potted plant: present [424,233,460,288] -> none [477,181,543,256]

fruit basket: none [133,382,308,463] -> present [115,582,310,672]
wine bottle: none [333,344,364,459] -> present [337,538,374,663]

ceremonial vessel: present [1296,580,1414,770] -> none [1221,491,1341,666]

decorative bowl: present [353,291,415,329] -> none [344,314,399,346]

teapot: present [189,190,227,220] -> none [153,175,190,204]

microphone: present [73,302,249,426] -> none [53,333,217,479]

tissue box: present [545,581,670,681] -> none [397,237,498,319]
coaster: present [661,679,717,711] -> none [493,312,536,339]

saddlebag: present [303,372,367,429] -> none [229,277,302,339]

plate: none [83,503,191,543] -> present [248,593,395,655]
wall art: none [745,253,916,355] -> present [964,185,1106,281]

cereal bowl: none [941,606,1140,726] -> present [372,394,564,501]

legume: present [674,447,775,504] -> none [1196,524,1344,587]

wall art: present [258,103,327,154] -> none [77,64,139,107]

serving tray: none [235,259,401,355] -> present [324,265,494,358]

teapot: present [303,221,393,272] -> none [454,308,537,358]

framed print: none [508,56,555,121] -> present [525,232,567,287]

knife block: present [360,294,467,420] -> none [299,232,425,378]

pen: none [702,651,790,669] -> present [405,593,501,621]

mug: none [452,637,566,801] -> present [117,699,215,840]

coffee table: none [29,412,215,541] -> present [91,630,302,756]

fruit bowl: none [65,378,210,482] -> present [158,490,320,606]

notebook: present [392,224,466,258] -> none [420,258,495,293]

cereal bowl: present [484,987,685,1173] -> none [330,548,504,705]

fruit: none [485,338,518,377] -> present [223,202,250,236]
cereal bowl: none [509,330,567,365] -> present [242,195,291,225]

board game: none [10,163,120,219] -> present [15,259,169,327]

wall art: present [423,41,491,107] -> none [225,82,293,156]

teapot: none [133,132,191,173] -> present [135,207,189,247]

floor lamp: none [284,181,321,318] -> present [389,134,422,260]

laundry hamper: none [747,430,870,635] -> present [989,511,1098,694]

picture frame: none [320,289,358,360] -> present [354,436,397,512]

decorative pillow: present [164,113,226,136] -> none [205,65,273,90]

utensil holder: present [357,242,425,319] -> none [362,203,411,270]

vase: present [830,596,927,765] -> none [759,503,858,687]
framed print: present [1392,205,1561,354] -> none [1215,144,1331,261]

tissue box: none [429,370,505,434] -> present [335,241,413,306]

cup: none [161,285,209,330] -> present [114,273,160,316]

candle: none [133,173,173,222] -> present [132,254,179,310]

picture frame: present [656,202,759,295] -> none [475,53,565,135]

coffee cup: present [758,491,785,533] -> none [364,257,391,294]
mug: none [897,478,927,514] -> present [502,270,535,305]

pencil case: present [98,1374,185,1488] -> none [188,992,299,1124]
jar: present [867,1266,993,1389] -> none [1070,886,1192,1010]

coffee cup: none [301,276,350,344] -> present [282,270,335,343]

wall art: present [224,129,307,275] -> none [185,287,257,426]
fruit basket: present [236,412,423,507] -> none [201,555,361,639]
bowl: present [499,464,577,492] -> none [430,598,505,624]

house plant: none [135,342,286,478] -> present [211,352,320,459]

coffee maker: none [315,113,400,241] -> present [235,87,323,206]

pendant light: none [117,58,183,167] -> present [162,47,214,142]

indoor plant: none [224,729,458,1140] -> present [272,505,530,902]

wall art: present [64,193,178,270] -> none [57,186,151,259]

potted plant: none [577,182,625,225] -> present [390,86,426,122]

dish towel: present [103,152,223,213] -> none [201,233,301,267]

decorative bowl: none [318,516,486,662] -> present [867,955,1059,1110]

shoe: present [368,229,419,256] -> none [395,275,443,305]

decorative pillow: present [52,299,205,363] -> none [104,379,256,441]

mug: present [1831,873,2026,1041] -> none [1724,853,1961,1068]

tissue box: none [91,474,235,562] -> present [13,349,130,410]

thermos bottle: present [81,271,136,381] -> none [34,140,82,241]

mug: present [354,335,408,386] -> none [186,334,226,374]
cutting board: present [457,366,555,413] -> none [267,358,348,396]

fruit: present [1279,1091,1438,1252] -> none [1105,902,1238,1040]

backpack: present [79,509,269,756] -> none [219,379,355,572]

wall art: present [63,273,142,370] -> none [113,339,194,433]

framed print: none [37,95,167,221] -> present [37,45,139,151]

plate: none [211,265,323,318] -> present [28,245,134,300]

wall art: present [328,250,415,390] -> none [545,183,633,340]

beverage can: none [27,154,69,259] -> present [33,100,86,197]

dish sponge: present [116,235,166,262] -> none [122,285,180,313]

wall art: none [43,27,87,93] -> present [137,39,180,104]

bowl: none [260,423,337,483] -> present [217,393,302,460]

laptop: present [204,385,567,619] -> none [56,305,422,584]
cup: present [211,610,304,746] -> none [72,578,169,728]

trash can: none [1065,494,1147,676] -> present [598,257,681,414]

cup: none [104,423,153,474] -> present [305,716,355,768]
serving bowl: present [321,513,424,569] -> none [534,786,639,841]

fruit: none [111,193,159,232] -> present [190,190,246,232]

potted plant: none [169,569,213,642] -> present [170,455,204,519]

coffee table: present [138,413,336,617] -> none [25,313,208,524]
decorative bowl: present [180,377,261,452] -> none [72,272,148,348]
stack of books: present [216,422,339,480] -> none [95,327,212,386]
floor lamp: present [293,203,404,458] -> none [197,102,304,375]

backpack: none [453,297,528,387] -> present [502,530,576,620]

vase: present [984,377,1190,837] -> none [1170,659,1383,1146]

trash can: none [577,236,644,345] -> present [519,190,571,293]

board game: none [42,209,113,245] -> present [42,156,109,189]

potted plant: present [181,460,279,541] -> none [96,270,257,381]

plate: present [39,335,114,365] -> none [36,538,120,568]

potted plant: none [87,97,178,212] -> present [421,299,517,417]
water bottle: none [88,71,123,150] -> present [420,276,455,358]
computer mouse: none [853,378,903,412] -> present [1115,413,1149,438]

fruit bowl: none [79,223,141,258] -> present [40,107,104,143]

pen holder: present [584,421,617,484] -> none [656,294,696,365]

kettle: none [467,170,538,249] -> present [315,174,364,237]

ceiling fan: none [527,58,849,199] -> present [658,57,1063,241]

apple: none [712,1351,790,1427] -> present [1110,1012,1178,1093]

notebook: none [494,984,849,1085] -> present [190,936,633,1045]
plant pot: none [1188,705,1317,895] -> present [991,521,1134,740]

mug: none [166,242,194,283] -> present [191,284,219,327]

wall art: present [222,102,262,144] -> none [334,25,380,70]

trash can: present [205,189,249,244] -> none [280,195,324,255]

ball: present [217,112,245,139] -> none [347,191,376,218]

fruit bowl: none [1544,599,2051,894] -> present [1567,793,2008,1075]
##############################
Which lines should be output? Exactly those from the first line of the data through the line containing "wall art: none [745,253,916,355]", inclusive.

potted plant: present [424,233,460,288] -> none [477,181,543,256]

fruit basket: none [133,382,308,463] -> present [115,582,310,672]
wine bottle: none [333,344,364,459] -> present [337,538,374,663]

ceremonial vessel: present [1296,580,1414,770] -> none [1221,491,1341,666]

decorative bowl: present [353,291,415,329] -> none [344,314,399,346]

teapot: present [189,190,227,220] -> none [153,175,190,204]

microphone: present [73,302,249,426] -> none [53,333,217,479]

tissue box: present [545,581,670,681] -> none [397,237,498,319]
coaster: present [661,679,717,711] -> none [493,312,536,339]

saddlebag: present [303,372,367,429] -> none [229,277,302,339]

plate: none [83,503,191,543] -> present [248,593,395,655]
wall art: none [745,253,916,355] -> present [964,185,1106,281]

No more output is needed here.